## WHAT TO DO:
Images are to be left out; everything else in the listing should be repeated exactly.

## MATERIAL PROVIDED:
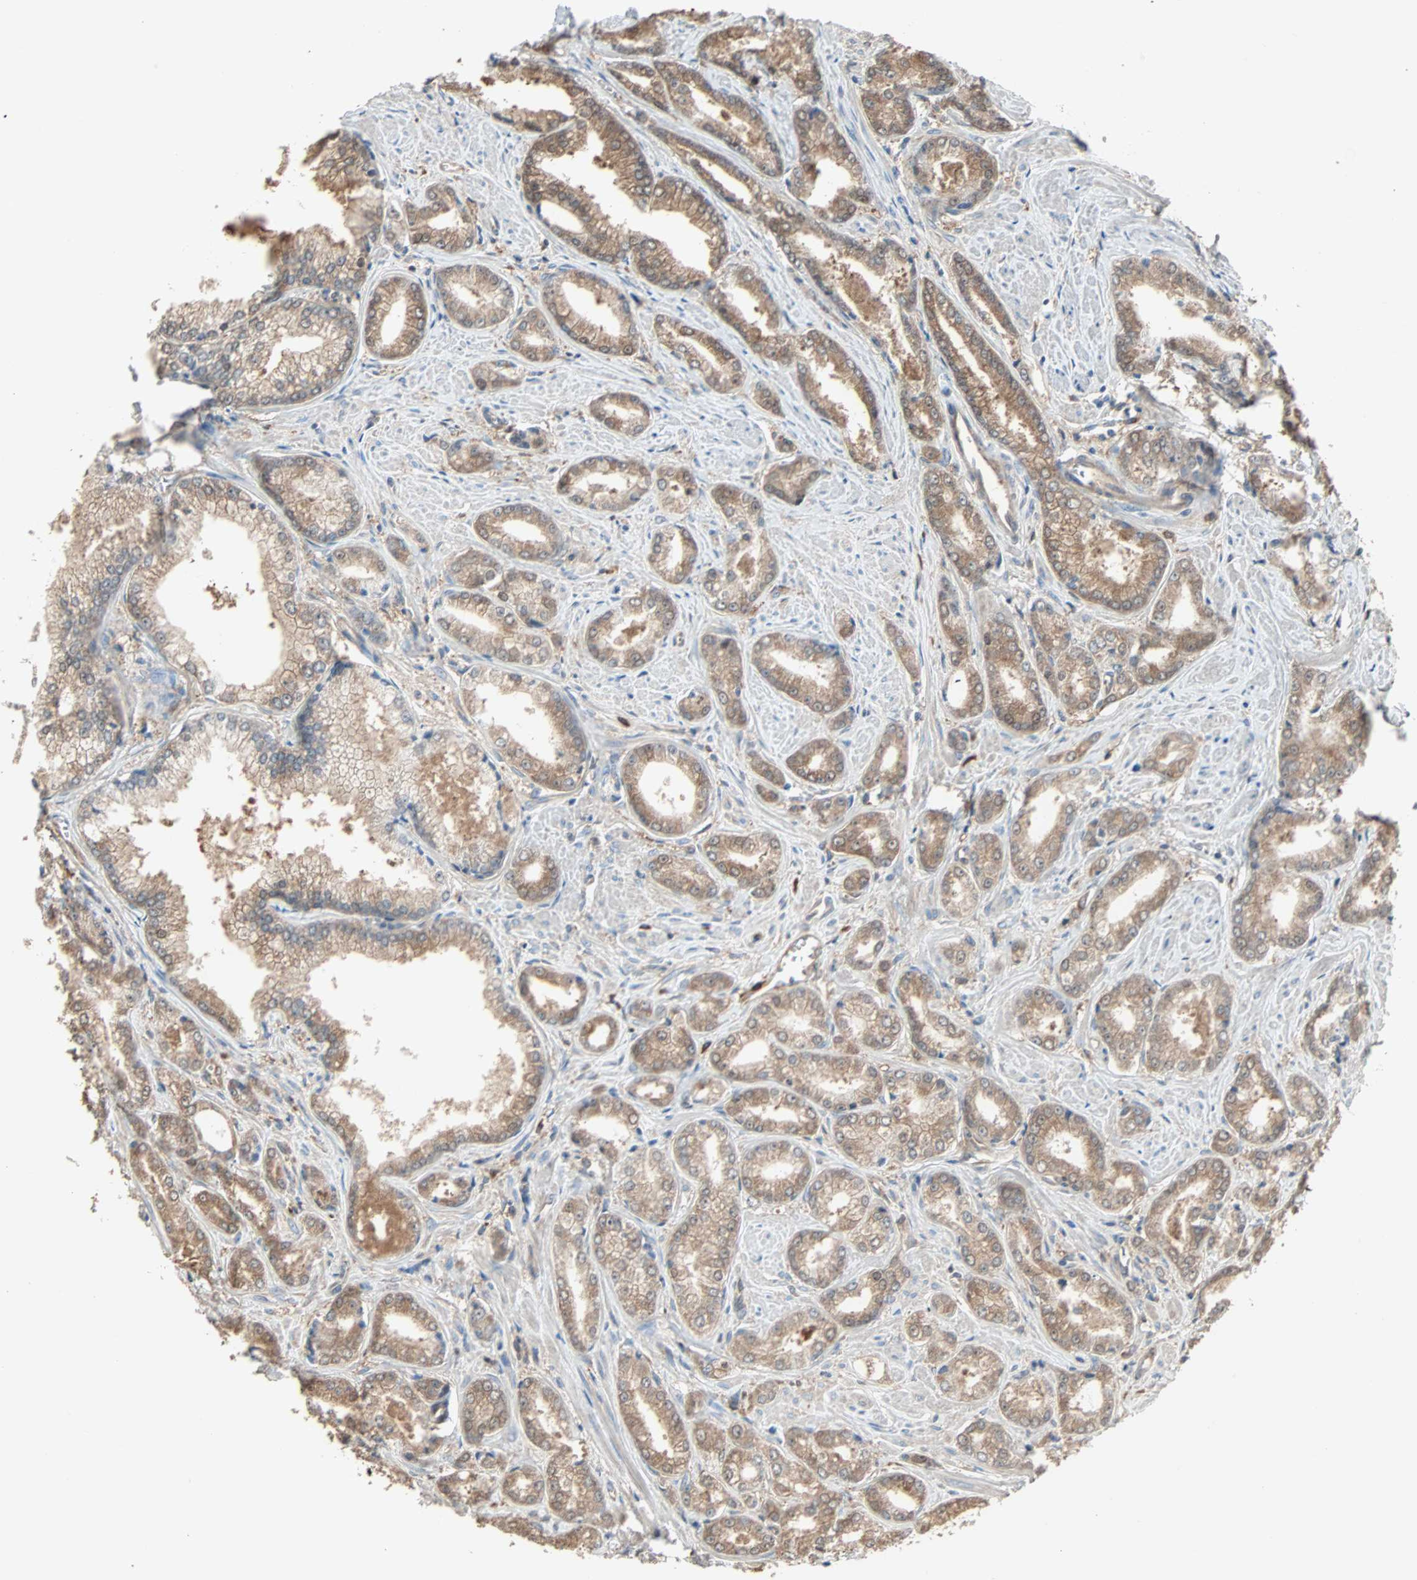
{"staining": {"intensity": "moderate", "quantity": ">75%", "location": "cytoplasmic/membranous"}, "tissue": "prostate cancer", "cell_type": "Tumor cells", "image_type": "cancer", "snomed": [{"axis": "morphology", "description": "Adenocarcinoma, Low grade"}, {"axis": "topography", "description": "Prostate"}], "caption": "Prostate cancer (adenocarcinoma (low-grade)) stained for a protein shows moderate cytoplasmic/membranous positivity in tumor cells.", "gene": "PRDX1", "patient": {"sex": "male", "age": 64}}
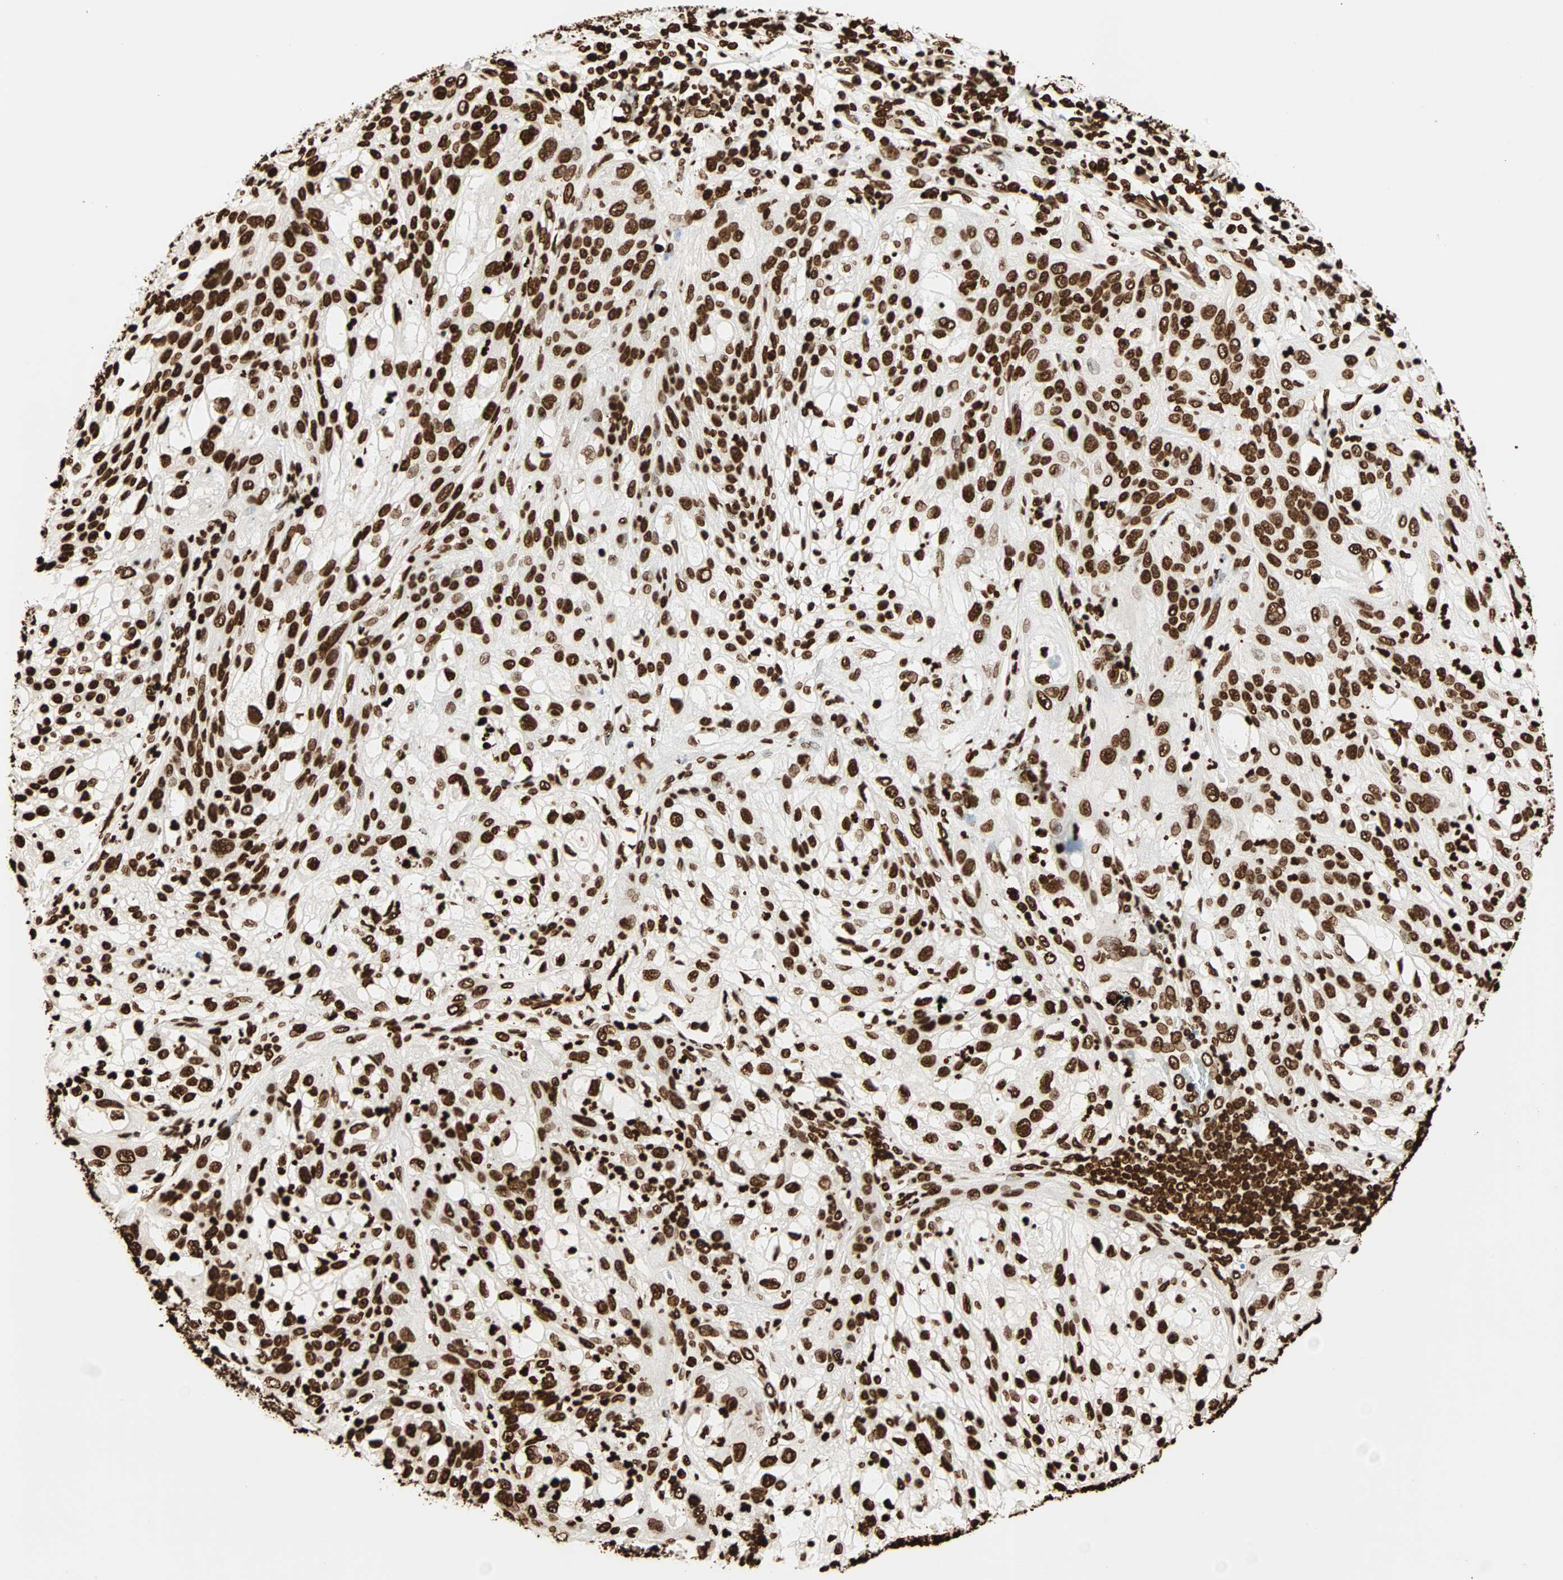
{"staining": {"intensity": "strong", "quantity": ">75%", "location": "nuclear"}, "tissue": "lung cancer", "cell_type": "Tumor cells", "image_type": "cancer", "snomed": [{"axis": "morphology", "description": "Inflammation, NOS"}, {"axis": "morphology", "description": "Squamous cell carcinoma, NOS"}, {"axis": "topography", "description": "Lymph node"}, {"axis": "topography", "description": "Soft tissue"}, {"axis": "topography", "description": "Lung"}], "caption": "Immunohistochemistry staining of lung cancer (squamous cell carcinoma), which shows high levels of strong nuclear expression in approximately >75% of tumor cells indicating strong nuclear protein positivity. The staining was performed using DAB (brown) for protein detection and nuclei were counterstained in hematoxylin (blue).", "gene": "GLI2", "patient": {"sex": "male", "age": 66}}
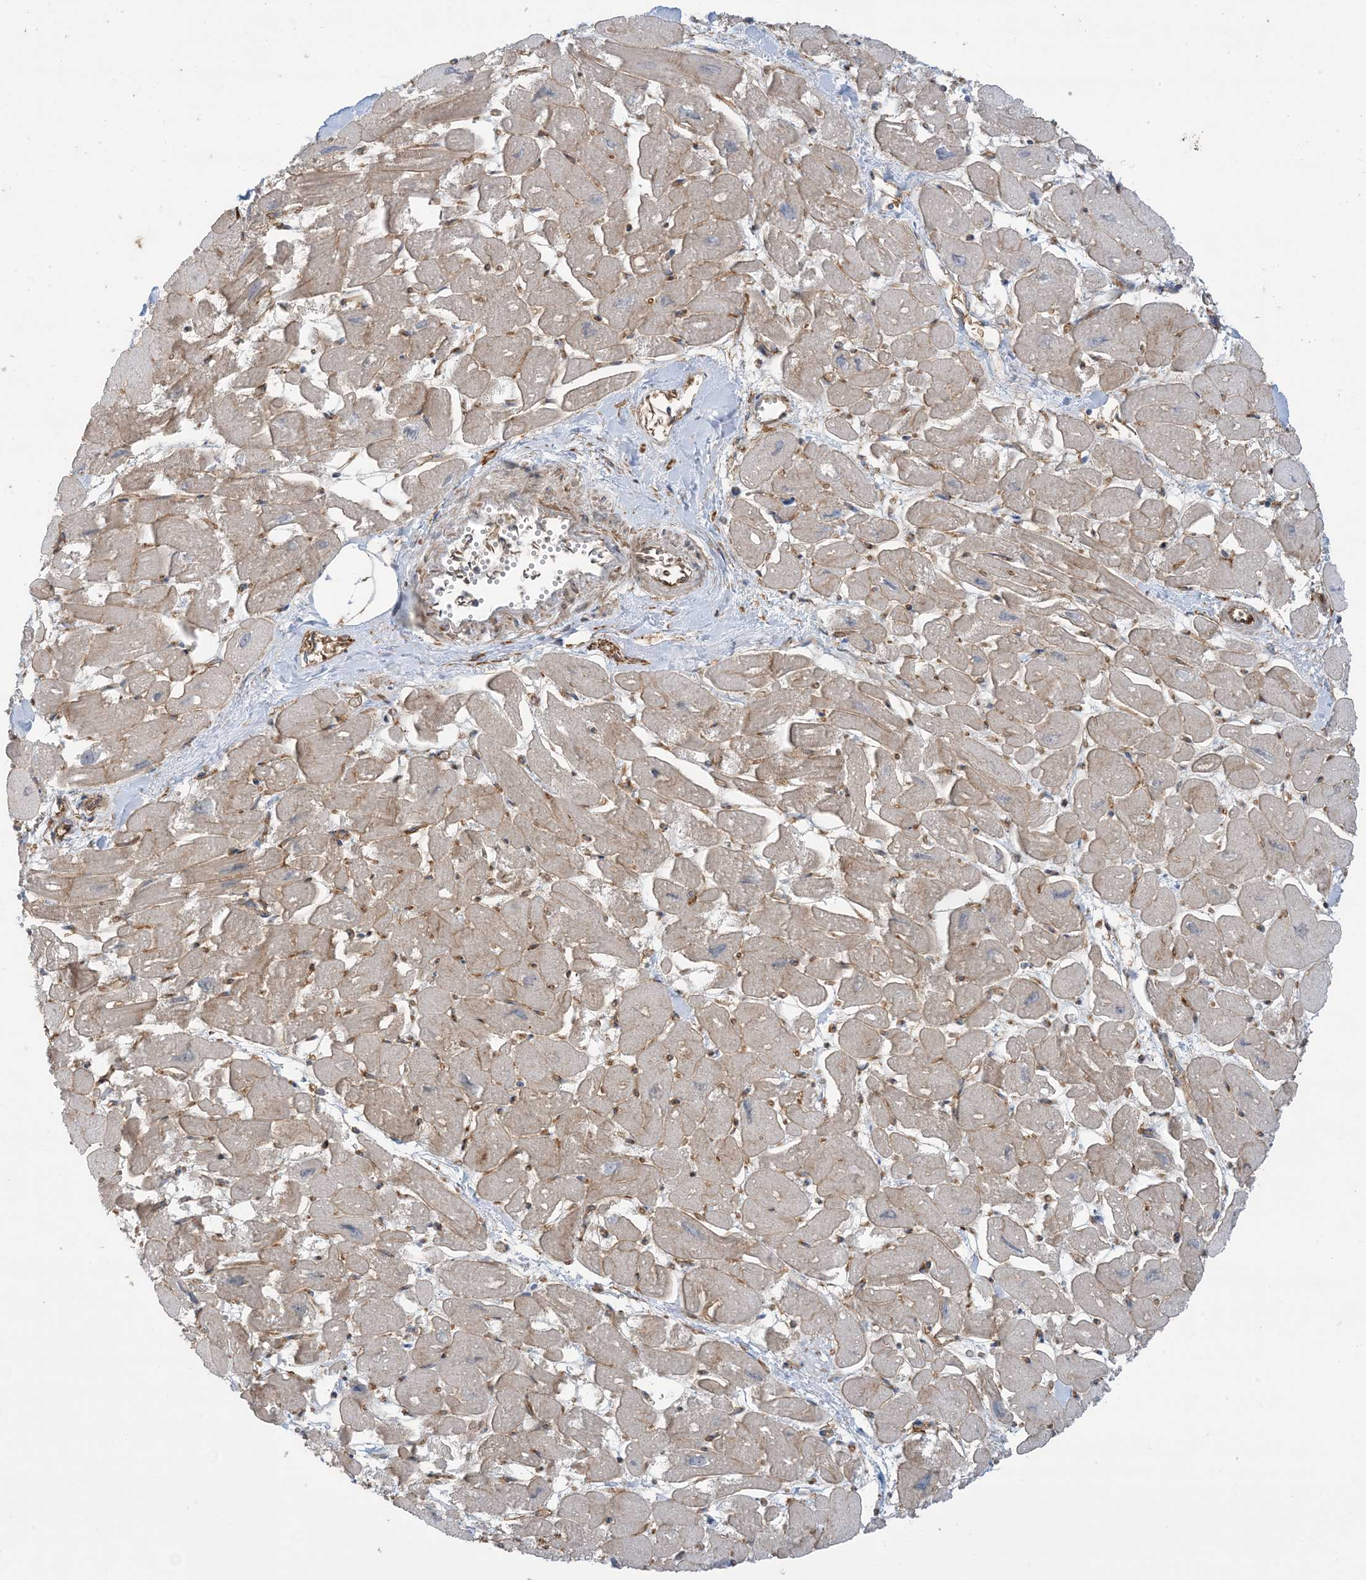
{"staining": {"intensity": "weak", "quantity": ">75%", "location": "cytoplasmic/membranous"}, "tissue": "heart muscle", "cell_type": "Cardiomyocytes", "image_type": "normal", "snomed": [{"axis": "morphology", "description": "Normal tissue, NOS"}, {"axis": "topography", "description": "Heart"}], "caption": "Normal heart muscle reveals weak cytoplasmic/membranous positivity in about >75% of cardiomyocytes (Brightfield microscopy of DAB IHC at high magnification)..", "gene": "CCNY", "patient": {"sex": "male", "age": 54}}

## EXERCISE SOLUTION:
{"staining": {"intensity": "moderate", "quantity": ">75%", "location": "cytoplasmic/membranous"}, "tissue": "prostate cancer", "cell_type": "Tumor cells", "image_type": "cancer", "snomed": [{"axis": "morphology", "description": "Adenocarcinoma, Low grade"}, {"axis": "topography", "description": "Prostate"}], "caption": "Prostate cancer (adenocarcinoma (low-grade)) stained for a protein shows moderate cytoplasmic/membranous positivity in tumor cells.", "gene": "PRDX1", "patient": {"sex": "male", "age": 64}}
{"staining": {"intensity": "strong", "quantity": ">75%", "location": "nuclear"}, "tissue": "lung cancer", "cell_type": "Tumor cells", "image_type": "cancer", "snomed": [{"axis": "morphology", "description": "Inflammation, NOS"}, {"axis": "morphology", "description": "Squamous cell carcinoma, NOS"}, {"axis": "topography", "description": "Lymph node"}, {"axis": "topography", "description": "Soft tissue"}, {"axis": "topography", "description": "Lung"}], "caption": "Immunohistochemistry staining of lung cancer (squamous cell carcinoma), which shows high levels of strong nuclear expression in approximately >75% of tumor cells indicating strong nuclear protein positivity. The staining was performed using DAB (brown) for protein detection and nuclei were counterstained in hematoxylin (blue).", "gene": "GLI2", "patient": {"sex": "male", "age": 66}}
{"staining": {"intensity": "weak", "quantity": ">75%", "location": "cytoplasmic/membranous"}, "tissue": "heart muscle", "cell_type": "Cardiomyocytes", "image_type": "normal", "snomed": [{"axis": "morphology", "description": "Normal tissue, NOS"}, {"axis": "topography", "description": "Heart"}], "caption": "Normal heart muscle reveals weak cytoplasmic/membranous positivity in about >75% of cardiomyocytes (Brightfield microscopy of DAB IHC at high magnification)..", "gene": "CCNY", "patient": {"sex": "male", "age": 54}}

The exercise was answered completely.